DETROIT – It is only by a fraction, but the number of auto dealerships is up so far this year, the retailing network’s first increase in a decade.

Now at 17,725, the dealership count rose 0.4% from January to July, says John Frith, vice president-retail channel solutions for Urban Science, an automotive consultancy.

“That doesn’t sound like a lot, but it shows stability in the network,” he says of the 66 additional stores.

Dealership numbers have declined 1% to 2% annually over the past 20 years but dropped rapidly in 2008 and 2009 as auto makers reduced their networks in the face of declining sales and hard times.

General Motors and Chrysler, in particular, slashed dealer ranks as part of post-bankruptcy reorganization plans.

This year’s increase is because some brands, such as Chrysler, are adding stores and Fiat, an Italian brand returning to the U.S., has opened new ones.

“We’re still seeing shifts of some brands going down; some adding,” Frith says.

If the troubled Swedish auto maker Saab goes out of business, 61 stand-alone Saab dealers in the U.S. would close up, too. “But that is yet to be seen,” he says.

Cities account for the recent growth in dealerships, with rural areas seeing a slight decline.

Urban Science sees the uptick as lasting but one or two years, Frith says. “Then, we’ll return to the 1%-2% decline rate.”

Dealers are experiencing an increase in throughput, or sales per store.
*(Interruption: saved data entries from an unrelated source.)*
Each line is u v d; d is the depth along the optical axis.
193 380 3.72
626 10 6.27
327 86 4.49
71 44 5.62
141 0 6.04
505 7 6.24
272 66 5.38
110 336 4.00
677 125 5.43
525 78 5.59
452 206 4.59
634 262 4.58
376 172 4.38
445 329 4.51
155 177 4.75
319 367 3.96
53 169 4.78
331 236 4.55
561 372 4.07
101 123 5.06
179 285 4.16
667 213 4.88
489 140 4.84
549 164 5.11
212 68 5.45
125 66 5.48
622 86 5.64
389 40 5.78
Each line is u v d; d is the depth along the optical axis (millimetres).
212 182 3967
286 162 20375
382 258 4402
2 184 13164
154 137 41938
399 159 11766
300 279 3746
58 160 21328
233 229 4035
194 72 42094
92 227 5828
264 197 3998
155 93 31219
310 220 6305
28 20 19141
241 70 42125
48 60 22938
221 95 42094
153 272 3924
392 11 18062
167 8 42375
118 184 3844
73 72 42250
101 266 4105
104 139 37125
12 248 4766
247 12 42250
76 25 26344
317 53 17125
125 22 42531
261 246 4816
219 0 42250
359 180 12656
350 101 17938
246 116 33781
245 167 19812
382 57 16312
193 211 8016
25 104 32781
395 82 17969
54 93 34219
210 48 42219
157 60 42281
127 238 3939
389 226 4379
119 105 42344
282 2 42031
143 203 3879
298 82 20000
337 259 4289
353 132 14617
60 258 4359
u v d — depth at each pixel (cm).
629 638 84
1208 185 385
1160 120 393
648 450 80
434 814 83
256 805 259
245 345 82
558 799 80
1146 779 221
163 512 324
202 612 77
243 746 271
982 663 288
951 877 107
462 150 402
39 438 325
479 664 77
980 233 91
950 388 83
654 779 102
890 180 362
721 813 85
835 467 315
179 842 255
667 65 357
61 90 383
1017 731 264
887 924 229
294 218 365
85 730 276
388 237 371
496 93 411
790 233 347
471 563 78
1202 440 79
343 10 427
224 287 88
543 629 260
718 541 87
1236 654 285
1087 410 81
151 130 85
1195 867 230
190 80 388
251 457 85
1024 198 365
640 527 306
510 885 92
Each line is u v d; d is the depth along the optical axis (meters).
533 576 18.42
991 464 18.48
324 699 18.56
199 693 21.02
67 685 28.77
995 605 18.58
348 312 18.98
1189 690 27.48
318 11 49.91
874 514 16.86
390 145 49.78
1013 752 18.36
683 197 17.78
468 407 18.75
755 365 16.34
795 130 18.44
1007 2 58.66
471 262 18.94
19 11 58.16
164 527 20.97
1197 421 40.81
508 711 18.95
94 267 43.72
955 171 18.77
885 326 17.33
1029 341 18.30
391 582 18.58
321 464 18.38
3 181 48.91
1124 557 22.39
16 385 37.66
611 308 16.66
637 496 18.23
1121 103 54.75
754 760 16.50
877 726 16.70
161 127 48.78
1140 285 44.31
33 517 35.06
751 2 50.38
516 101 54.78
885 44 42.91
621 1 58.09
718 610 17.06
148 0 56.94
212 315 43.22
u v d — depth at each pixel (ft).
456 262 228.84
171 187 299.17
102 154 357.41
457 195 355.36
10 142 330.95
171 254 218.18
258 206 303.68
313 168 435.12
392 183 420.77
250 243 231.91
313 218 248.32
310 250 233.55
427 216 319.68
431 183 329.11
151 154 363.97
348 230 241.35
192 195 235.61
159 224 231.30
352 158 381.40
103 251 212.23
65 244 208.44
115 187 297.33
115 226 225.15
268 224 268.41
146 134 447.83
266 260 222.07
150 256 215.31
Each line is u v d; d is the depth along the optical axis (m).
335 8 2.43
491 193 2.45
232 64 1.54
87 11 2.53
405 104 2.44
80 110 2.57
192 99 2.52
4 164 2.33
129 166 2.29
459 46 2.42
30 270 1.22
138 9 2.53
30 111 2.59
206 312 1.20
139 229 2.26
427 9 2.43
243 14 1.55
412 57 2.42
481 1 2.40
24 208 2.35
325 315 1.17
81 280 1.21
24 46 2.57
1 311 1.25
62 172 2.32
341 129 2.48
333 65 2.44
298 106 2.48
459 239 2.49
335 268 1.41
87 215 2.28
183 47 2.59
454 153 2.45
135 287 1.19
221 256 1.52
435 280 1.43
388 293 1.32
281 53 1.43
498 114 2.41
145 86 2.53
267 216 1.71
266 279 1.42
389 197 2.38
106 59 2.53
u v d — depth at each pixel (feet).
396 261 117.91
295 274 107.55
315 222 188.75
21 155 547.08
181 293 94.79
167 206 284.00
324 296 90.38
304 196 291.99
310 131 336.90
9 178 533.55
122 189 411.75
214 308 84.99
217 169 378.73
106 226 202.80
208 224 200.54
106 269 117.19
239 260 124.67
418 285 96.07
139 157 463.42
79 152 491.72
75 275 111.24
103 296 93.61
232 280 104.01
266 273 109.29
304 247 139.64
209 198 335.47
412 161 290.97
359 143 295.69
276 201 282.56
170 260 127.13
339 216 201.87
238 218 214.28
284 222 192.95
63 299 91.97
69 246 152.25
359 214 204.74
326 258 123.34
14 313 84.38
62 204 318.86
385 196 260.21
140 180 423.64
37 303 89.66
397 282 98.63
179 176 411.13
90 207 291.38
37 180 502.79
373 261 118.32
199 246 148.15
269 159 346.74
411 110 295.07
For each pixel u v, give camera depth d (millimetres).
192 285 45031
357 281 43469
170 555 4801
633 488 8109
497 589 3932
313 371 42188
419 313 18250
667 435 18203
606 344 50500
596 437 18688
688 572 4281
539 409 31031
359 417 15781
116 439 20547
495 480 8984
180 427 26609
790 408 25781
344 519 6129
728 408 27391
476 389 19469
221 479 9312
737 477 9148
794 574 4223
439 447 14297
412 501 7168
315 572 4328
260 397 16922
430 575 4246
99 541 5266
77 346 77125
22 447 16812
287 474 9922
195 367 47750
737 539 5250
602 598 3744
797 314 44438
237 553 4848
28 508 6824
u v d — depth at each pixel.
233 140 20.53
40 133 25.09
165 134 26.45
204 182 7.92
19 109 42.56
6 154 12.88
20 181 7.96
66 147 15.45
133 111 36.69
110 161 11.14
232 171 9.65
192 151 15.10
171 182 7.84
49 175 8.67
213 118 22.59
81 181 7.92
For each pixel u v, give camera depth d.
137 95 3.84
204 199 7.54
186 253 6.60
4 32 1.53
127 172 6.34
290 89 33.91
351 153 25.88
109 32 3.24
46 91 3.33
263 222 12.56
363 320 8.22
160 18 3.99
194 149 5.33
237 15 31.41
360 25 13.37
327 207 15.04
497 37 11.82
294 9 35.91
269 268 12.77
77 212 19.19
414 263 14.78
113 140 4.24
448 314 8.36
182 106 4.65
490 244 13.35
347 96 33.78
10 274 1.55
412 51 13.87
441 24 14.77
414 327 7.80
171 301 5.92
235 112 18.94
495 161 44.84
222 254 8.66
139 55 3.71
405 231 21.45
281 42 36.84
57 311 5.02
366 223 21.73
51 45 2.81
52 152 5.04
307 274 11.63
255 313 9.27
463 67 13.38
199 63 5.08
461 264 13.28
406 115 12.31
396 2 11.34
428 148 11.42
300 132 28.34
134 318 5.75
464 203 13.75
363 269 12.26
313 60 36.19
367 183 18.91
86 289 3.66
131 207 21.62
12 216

That currently stands at 711 units, compared with 564 in 2009. The all-time high was 784 vehicles sold per store in 2005.

“The current increase is because sales are up and there are fewer dealers,” Frith says. “It gives them a better opportunity to make profits.”

Dealers who survived the recession and the auto makers’ consolidation efforts are in reasonably good shape now, he says, adding, “it is in the interest of auto makers to keep their dealership bodies healthy.”